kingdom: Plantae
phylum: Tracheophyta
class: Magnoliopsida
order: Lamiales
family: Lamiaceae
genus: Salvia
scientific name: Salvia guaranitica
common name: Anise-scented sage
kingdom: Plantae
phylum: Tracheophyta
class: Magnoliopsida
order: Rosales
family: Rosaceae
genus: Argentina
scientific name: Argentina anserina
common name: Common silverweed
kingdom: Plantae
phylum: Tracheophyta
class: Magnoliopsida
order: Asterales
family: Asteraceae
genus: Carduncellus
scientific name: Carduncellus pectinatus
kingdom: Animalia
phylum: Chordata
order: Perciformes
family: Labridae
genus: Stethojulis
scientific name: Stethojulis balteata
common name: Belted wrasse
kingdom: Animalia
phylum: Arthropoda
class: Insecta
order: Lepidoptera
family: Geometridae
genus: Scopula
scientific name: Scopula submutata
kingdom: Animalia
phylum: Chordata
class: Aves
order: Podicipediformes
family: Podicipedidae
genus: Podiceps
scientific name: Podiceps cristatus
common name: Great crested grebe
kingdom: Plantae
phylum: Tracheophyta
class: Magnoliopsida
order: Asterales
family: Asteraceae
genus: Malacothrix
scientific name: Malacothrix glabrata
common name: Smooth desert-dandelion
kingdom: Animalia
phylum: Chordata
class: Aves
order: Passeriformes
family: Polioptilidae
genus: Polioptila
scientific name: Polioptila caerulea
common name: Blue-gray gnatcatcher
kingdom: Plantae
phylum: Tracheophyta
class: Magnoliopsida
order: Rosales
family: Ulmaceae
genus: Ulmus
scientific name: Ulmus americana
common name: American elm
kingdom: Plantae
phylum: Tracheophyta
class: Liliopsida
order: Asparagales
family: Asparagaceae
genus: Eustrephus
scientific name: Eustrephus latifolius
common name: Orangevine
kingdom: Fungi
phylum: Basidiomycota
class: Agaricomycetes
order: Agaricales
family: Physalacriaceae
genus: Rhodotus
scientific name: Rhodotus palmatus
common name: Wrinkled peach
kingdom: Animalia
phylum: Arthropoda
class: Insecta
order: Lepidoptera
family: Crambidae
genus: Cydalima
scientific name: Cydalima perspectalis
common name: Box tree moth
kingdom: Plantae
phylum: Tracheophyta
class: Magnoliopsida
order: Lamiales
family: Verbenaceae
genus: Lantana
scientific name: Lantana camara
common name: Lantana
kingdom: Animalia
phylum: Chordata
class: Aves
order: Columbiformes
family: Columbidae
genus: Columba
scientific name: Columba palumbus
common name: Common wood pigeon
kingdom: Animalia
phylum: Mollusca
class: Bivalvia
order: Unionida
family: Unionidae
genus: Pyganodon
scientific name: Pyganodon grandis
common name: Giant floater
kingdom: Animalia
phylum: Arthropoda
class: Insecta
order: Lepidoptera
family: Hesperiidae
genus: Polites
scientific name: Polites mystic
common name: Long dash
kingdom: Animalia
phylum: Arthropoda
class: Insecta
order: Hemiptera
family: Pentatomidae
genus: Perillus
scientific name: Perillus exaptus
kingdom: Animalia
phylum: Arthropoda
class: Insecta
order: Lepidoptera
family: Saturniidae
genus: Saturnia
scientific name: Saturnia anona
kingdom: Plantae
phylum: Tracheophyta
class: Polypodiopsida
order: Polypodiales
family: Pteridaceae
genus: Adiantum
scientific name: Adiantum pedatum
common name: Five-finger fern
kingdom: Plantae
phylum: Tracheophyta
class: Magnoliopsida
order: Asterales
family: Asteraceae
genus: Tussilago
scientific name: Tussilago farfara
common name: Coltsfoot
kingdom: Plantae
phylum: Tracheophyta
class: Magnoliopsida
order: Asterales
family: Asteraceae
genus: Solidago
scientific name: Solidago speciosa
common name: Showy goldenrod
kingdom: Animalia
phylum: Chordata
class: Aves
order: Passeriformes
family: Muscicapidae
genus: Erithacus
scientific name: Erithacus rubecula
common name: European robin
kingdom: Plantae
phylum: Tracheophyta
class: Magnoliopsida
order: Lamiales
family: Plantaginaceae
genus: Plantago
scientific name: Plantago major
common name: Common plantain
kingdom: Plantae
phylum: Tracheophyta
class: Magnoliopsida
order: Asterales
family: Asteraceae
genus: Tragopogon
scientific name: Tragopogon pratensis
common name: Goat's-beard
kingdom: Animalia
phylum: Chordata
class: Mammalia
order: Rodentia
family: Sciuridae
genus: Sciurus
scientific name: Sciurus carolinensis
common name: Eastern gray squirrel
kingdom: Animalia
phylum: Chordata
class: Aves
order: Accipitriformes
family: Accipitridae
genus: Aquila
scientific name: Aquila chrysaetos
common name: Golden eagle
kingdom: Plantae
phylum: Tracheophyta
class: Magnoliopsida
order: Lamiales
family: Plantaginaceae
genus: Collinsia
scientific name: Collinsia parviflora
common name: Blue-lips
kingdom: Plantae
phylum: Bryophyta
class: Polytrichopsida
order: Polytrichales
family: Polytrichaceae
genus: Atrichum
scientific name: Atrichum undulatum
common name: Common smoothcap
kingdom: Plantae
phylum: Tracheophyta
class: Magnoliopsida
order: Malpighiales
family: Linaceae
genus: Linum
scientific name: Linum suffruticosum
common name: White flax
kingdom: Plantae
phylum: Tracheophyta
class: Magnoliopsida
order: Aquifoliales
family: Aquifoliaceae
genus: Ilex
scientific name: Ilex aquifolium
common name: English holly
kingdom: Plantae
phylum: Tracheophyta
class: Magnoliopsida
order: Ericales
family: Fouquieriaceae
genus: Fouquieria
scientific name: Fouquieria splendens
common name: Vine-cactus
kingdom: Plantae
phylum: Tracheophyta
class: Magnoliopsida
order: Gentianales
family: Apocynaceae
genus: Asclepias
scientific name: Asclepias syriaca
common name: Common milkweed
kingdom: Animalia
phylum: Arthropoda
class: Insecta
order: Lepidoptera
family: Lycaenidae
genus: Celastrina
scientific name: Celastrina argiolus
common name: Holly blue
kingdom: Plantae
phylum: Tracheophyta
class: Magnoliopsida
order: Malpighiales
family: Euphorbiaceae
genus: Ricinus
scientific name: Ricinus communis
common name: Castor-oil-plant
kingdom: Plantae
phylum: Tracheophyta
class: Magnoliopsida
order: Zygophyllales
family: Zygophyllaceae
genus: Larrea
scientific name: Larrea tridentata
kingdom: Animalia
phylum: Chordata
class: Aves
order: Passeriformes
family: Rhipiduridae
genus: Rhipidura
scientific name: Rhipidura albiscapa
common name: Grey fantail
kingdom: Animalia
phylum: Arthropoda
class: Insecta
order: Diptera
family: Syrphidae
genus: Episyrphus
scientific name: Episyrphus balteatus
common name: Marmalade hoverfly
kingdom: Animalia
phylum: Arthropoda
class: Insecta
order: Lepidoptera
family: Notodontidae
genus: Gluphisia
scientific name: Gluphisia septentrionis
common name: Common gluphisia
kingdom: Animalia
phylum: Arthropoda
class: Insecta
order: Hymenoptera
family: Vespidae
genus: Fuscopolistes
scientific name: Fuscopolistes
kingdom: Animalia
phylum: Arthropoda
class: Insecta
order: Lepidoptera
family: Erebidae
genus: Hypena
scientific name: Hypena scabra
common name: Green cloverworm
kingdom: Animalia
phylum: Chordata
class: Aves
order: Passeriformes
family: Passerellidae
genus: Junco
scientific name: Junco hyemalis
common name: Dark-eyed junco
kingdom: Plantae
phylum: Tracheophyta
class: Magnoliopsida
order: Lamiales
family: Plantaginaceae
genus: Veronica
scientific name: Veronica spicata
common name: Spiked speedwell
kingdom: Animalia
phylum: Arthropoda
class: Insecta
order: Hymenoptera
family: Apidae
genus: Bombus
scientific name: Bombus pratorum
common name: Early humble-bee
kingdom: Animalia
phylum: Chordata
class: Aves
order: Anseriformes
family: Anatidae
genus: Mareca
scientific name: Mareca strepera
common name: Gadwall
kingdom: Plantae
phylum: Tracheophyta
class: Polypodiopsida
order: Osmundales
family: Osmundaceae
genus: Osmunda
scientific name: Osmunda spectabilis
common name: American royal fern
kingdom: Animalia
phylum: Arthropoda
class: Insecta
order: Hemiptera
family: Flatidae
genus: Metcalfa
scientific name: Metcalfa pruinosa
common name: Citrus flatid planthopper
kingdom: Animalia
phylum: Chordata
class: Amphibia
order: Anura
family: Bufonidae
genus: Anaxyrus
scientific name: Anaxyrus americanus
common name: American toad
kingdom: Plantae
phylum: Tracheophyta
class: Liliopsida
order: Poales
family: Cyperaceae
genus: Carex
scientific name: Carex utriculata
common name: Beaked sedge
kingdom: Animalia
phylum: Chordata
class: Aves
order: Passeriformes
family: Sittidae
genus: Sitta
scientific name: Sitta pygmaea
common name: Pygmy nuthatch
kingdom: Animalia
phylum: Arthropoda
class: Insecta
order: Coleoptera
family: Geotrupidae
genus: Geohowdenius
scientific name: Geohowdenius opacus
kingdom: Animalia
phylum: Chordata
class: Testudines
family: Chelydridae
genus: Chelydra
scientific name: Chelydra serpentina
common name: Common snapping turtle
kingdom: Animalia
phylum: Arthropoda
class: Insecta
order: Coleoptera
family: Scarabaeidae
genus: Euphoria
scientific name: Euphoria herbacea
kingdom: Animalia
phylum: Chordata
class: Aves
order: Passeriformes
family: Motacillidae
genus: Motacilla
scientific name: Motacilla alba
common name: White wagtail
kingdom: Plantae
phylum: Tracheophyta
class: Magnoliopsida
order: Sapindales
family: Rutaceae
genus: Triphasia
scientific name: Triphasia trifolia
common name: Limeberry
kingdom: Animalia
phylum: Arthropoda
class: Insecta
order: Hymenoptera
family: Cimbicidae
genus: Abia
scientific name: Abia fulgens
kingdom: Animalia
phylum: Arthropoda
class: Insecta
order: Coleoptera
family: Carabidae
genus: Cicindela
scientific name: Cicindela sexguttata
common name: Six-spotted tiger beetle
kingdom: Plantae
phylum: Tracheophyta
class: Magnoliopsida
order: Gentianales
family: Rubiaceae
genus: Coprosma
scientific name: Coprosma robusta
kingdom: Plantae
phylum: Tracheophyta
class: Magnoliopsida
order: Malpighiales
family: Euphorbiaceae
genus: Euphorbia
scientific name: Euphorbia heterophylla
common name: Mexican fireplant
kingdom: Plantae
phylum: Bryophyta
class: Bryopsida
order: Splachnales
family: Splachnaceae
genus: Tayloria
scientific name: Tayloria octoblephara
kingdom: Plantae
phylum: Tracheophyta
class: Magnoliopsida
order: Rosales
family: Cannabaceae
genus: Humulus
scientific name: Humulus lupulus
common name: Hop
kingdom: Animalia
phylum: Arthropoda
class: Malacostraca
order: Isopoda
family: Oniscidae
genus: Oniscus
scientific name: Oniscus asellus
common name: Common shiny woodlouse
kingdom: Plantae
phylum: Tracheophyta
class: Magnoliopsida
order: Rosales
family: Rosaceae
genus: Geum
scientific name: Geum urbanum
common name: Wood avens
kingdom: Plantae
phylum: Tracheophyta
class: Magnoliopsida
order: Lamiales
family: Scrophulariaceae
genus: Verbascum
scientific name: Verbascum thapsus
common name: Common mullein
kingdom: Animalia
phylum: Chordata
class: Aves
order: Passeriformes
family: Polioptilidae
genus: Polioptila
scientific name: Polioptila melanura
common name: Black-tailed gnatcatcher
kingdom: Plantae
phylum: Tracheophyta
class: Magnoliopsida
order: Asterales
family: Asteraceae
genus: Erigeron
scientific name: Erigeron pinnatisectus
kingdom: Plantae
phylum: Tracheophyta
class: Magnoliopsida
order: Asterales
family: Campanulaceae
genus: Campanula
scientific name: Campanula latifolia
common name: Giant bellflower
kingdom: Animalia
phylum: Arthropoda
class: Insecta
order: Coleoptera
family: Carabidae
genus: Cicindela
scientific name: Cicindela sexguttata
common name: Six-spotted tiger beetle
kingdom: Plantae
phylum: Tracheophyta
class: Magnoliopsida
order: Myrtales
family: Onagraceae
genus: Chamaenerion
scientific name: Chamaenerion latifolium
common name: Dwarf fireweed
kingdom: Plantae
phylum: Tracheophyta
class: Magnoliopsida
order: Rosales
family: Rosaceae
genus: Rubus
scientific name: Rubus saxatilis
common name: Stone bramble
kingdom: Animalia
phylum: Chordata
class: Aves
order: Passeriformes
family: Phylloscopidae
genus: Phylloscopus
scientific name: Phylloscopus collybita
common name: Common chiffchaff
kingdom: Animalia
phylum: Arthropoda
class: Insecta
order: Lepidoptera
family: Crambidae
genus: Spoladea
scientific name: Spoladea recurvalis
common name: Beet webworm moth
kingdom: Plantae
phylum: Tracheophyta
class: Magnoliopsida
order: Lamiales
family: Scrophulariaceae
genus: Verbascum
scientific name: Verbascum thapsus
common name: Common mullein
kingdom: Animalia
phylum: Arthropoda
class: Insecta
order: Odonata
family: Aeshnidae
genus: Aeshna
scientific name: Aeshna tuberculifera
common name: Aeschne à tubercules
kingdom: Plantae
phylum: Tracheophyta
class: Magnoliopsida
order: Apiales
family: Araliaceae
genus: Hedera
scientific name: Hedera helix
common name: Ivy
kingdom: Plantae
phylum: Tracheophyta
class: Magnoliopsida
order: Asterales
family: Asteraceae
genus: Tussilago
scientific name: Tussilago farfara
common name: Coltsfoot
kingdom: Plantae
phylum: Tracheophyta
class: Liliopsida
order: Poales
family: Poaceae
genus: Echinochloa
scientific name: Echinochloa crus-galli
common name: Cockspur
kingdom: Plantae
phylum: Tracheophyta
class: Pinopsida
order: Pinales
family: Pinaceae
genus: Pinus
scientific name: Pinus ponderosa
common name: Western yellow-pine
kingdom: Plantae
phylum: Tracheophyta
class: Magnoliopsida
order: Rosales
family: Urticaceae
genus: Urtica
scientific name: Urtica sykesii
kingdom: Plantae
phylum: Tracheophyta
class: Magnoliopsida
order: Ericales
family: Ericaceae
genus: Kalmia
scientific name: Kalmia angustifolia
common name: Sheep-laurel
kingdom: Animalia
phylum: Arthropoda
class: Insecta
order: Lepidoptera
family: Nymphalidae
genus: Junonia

********************

**Task to complete**
Recast the material as a Markdown table with the columns Row and Line, one numbered row per line and no blank lines. Begin at the start of the material and stop after the line that contains "scientific name: Carduncellus pectinatus".

**Exercise answer**
| Row | Line |
|---|---|
| 1 | kingdom: Plantae |
| 2 | phylum: Tracheophyta |
| 3 | class: Magnoliopsida |
| 4 | order: Lamiales |
| 5 | family: Lamiaceae |
| 6 | genus: Salvia |
| 7 | scientific name: Salvia guaranitica |
| 8 | common name: Anise-scented sage |
| 9 | kingdom: Plantae |
| 10 | phylum: Tracheophyta |
| 11 | class: Magnoliopsida |
| 12 | order: Rosales |
| 13 | family: Rosaceae |
| 14 | genus: Argentina |
| 15 | scientific name: Argentina anserina |
| 16 | common name: Common silverweed |
| 17 | kingdom: Plantae |
| 18 | phylum: Tracheophyta |
| 19 | class: Magnoliopsida |
| 20 | order: Asterales |
| 21 | family: Asteraceae |
| 22 | genus: Carduncellus |
| 23 | scientific name: Carduncellus pectinatus |